In der Pressekonferenz wurde nachgehakt. Was kann die EZB denn noch tun, zumal ihr aus einigen Ländern die Anleihen ausgehen?
Draghi, der heute so sympathisch wie ein Kampfhund war, erklärte lapidar: bisher hätte die Notenbank immer noch ausreichend Anleihen gefunden. Und wenn es doch einmal knapp werden sollte, werden die Regeln vermutlich so angepasst, dass es wieder ausreichend Anleihen gibt, die die EZB kaufen darf.
Die EZB macht bisher keine Anstalten QE auslaufen zu lassen. Auch wenn die Entscheidung darüber erst im Oktober gefällt wird, so wurde heute das vieles klarer. Die EZB wird im Oktober verkünden wie es mit QE im nächsten Jahr weitergeht. Dass es weitergeht, schien vollkommen außer Frage zu stehen.
Persönlich halte ich dies auch für realistisch. Die Notenbank ist über die Wechselkursentwicklung besorgt. Wegen der Euroaufwertung senkte sie sogar ihre Inflationsprognose. Nun ist ihr einziges Mandat die Preisstabilität. Wertet der Euro auf, so ist diese Preisstabilität (knapp 2 % Inflation) gefährdet. Mit anderen Worten: bleibt der Euro stark bzw. wertet weiter auf, wird auch QE entsprechend länger laufen.
Die EZB macht zwar keine explizite Wechselkurspolitik, aber der Zusammenhang aus Wechselkurs und Inflation ist stark genug, um weitere Interventionen zu rechtfertigen, wenn der Euro weiter aufwertet. Letztlich übersetzt sich ein stärkerer Euro wirtschaftlich in geringeres Export- und Wirtschaftswachstum. Damit werden auch weniger neue Jobs geschaffen und die Löhne steigen dann auch nicht schneller. Werden weniger Jobs geschaffen und verdienen die Menschen nicht mehr, können sie auch nicht mehr Geld für Konsum ausgeben. Ein langsameres Nachfragewachstum dämpft die Inflation.
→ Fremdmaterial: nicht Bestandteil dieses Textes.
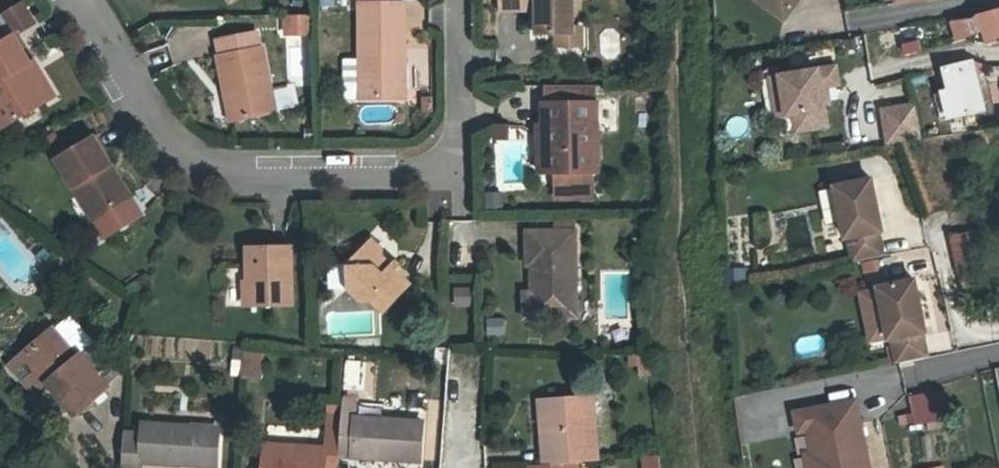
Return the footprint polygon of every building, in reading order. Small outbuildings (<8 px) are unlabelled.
[(559,34),(573,34),(573,27),(572,0),(501,0),(501,7),(538,7),(538,34),(559,34)] [(787,14),(768,0),(756,0),(783,20),(787,14)] [(768,0),(787,14),(798,0),(768,0)] [(396,2),(388,2),(363,2),(360,2),(360,59),(361,99),(400,98),(400,66),(405,66),(405,32),(397,33),(396,2)] [(405,2),(396,2),(397,33),(405,32),(405,2)] [(22,3),(0,16),(12,36),(14,35),(34,23),(22,3)] [(980,15),(985,30),(990,44),(991,44),(998,42),(998,10),(980,15)] [(974,17),(953,20),(958,38),(985,30),(980,15),(974,17)] [(0,16),(0,95),(15,120),(46,102),(26,67),(31,64),(14,35),(12,36),(0,16)] [(287,34),(312,34),(312,16),(286,16),(287,34)] [(573,34),(559,34),(560,47),(583,47),(583,26),(573,27),(573,34)] [(919,43),(915,26),(911,27),(901,29),(904,46),(919,43)] [(236,120),(271,113),(267,93),(272,92),(263,46),(260,47),(257,31),(217,39),(220,55),(218,55),(226,96),(231,95),(236,120)] [(361,99),(360,59),(344,59),(344,95),(348,99),(361,99)] [(985,109),(973,60),(944,68),(949,89),(943,91),(950,118),(985,109)] [(26,67),(46,102),(55,97),(35,61),(31,64),(26,67)] [(828,126),(824,103),(821,87),(827,86),(839,84),(836,67),(780,76),(787,116),(794,115),(797,131),(828,126)] [(787,116),(780,76),(771,77),(777,118),(787,116)] [(267,93),(271,113),(292,109),(288,89),(272,92),(267,93)] [(573,103),(594,102),(594,90),(573,90),(573,103)] [(0,95),(0,125),(2,128),(15,120),(0,95)] [(231,121),(236,120),(231,95),(226,96),(231,121)] [(431,98),(423,98),(423,110),(431,110),(431,98)] [(544,103),(544,126),(552,126),(552,172),(556,172),(594,172),(597,172),(596,102),(594,102),(573,103),(544,103)] [(883,110),(888,145),(902,143),(924,139),(915,105),(883,110)] [(742,138),(748,122),(731,116),(725,132),(742,138)] [(508,126),(497,126),(496,138),(508,139),(508,126)] [(552,126),(544,126),(539,126),(539,173),(552,172),(552,126)] [(130,197),(117,175),(111,178),(105,168),(111,165),(93,137),(56,159),(79,196),(86,192),(100,215),(125,200),(130,197)] [(117,175),(111,165),(105,168),(111,178),(117,175)] [(594,172),(556,172),(556,199),(594,199),(594,172)] [(849,237),(854,262),(884,256),(879,231),(883,231),(872,179),(835,186),(845,238),(849,237)] [(86,192),(79,196),(94,219),(100,215),(86,192)] [(502,194),(487,194),(487,207),(502,207),(502,194)] [(125,200),(100,215),(111,233),(136,217),(125,200)] [(111,233),(100,215),(94,219),(105,237),(111,233)] [(555,220),(555,231),(575,230),(575,220),(555,220)] [(532,264),(533,292),(533,312),(538,317),(571,317),(570,292),(576,292),(575,230),(555,231),(527,231),(528,260),(532,264)] [(968,233),(951,235),(960,276),(976,273),(968,233)] [(373,240),(348,265),(350,290),(361,301),(373,300),(384,312),(410,284),(400,274),(404,270),(395,262),(387,271),(379,264),(381,262),(381,248),(373,240)] [(248,305),(293,304),(292,246),(247,247),(248,305)] [(330,291),(350,290),(348,265),(329,266),(330,291)] [(892,338),(897,363),(928,357),(923,332),(926,332),(915,280),(878,287),(888,339),(892,338)] [(871,343),(888,339),(878,287),(860,291),(871,343)] [(472,288),(457,289),(457,306),(472,306),(472,288)] [(526,318),(538,317),(533,312),(533,292),(525,292),(526,318)] [(501,317),(483,319),(484,335),(503,333),(501,317)] [(56,328),(25,354),(49,381),(75,412),(92,397),(104,387),(106,386),(56,328)] [(233,374),(242,375),(243,362),(243,352),(244,349),(235,349),(233,374)] [(243,352),(243,362),(263,363),(264,353),(243,352)] [(49,381),(25,354),(11,366),(29,386),(41,388),(49,381)] [(639,365),(638,354),(629,354),(630,366),(639,365)] [(639,376),(651,375),(649,355),(638,354),(639,365),(639,376)] [(361,361),(346,360),(344,389),(359,390),(361,361)] [(242,375),(241,377),(262,379),(263,363),(243,362),(242,375)] [(104,387),(92,397),(98,404),(110,394),(104,387)] [(944,390),(910,396),(915,425),(950,419),(944,390)] [(342,415),(339,454),(419,459),(421,423),(357,419),(358,398),(343,397),(343,403),(342,415)] [(541,402),(546,464),(572,462),(596,460),(591,398),(541,402)] [(855,400),(801,411),(804,429),(814,427),(822,467),(868,467),(855,400)] [(327,414),(342,415),(343,403),(328,402),(327,414)] [(804,429),(801,411),(793,413),(797,431),(804,429)] [(339,454),(342,415),(327,414),(324,449),(267,445),(266,463),(265,467),(338,467),(339,454)] [(124,433),(122,467),(143,467),(143,461),(215,465),(217,428),(145,424),(144,434),(124,433)] [(814,427),(804,429),(810,457),(805,458),(807,467),(822,467),(814,427)] [(659,455),(643,457),(645,467),(661,467),(659,455)]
Da haben wir es also: eine Euroaufwertung gefährdet die Preisstabilität. So machte Draghi klar: die Notenbank ist über die Inflationsentwicklung enttäuscht, wobei diese Enttäuschung nur durch das solide Wirtschaftswachstum gedämpft wird. Was soll das heißen? Keiner weiß es.
Die Mehrheit der Notenbanker scheint jedenfalls der festen Überzeugung zu sein, dass das solide Wirtschaftswachstum durch die lockere Geldpolitik erreicht wird. Ohne diese Politik sähe es anders aus. Daher kann und muss die Geldpolitik weiter locker bleiben. Das klingt nicht nach einem baldigen Ende von QE.
Die Erstreaktion des Marktes – ein steigender Euro – ist da völlig fehl am Platz. Erkennen Marktteilnehmer erst, was da heute überhaupt gesagt wurde, dürfte der Euro in den nächsten Tagen, vielleicht sogar bis zur nächsten Notenbanksitzung, Schwäche zeigen.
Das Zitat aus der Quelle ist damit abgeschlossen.